ダグル迷宮地下第十一階層……信用と記憶
「いい加減にしろっ!? お前たちは黙って俺の言う事を聞いていればいい」
そう言いセルギガは目の前の六人を鋭い眼光で睨んだ。
「聞けることと、そうじゃないことがある」
「ガーガスト……俺に逆らうってことが、どういう事か分かってんだろうな」
「おい、セルギガ……ガーガストだけじゃないんだが」
そう言いザグルべが目を細めセルギガを見据える。
「おいおい、オレもその一人だ!」
そう言いイエローベージュの髪の男は、ジト目でセルギガをみた。
「ダイゲン……クソッ、お前までもか!」
「こうしたらいいんじゃないか……セルギガ一人で、そのエルに勝てるなら認めるってな」
「それはいい考えだ。オルグスの言う通り、そのガキに勝てるようなら……お前をリーダーって認める」
ガーガストはそう言うとセルギガ以外の者たちへ視線を向ける。
それを聞いていた者たちは、その意見に賛同した。
「フンッ、まあいい……俺が勝てばいいんだよな。そんなの簡単だ! もし俺が勝利したら、なんでも言う事を聞いてもらう」
そう言いセルギガは睨みを効かせ六人を順にみる。
だが六人は、それに動じず馬鹿にしたようにセルギガを見据えた。
∞✦∞✦∞✦∞
一方エルは通路を歩きながら各部屋を確認している。
(なんでこんなに部屋がある? まるで、ここに文明があったみたいだ)
“あったみたいじゃない。実際に、このダンジョンには文明が存在した。エル……ここまで降りて来て何か感じなかったかい?”
(んー……そういえば試練をする所にしては、まるで侵入者を追い払う……いや撃退するような罠が多かった気がする)
そう言いながらエルは部屋の中に入った。
“その通りだよ。ここに居た者たちは外からの干渉を拒んでいた。まあ何千年も前のことだけどね”
(グリモエステルス、なんかみて来たような口ぶりだな)
“そうだね。ここにくるまで忘れていた。なんで覚えていなかったのかは不明だけどな”
それを聞きエルは不思議に思い首を傾げる。
(もしかして……グリモエステルスは、ここに存在した古代文明から生まれたのか?)
“儂だけじゃない。オーパーツと云われる物の全てが、このダグル迷宮に存在した各文明から生まれた”
(各文明って! 他にも存在したのか?)
エルは驚きその場に静止し一点をみつめた。
“そうだね。儂は、この階に来たことがある。だけど別の階層の文明につくられた。ただ、どこの階層か思い出せないけどね”

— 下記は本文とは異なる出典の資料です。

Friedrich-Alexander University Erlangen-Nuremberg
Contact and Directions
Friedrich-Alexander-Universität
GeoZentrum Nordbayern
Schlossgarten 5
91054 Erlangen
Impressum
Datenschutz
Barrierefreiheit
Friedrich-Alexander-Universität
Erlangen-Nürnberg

(なるほど……だけど、オーパーツは王を決めるための物って言ったよな?)
そう言い再び部屋の中を歩きだす。
“勿論そうだよ。このダグル迷宮に存在した文明は各階層ごとに争っていたんだ。そのため治安を良くするためにオーパーツをつくったのさ”
(それって、おかしくないか? 却って争いが起こるんじゃ)
“それは一時的にだろ。王が決まれば争いが治まる”
それを聞きエルは、なるほどと納得する。
(でもなんで……ここの文明は廃れたんだ?)
“廃れたか……それは違うよ。とある王となった者が、ここから外へみんなを解き放ったんだ。まあ……病気や色々なことも重なったみたいだけどね”
(……その言い方だと知らないのか?)
そう言いエルは首を傾げた。
“ああ……ずっと眠っていたせいか。ここから外に出た時の記憶が曖昧なんだよ。いつの間にか人間嫌いになっていたしね”
(……色々あったんだな)
“まあ、言いたくないこともあるんだけどな”
そう言われエルは、これ以上この話をしない方がいいと思い話題を変える。
そしてエルは更に部屋の中を探り歩いたのだった。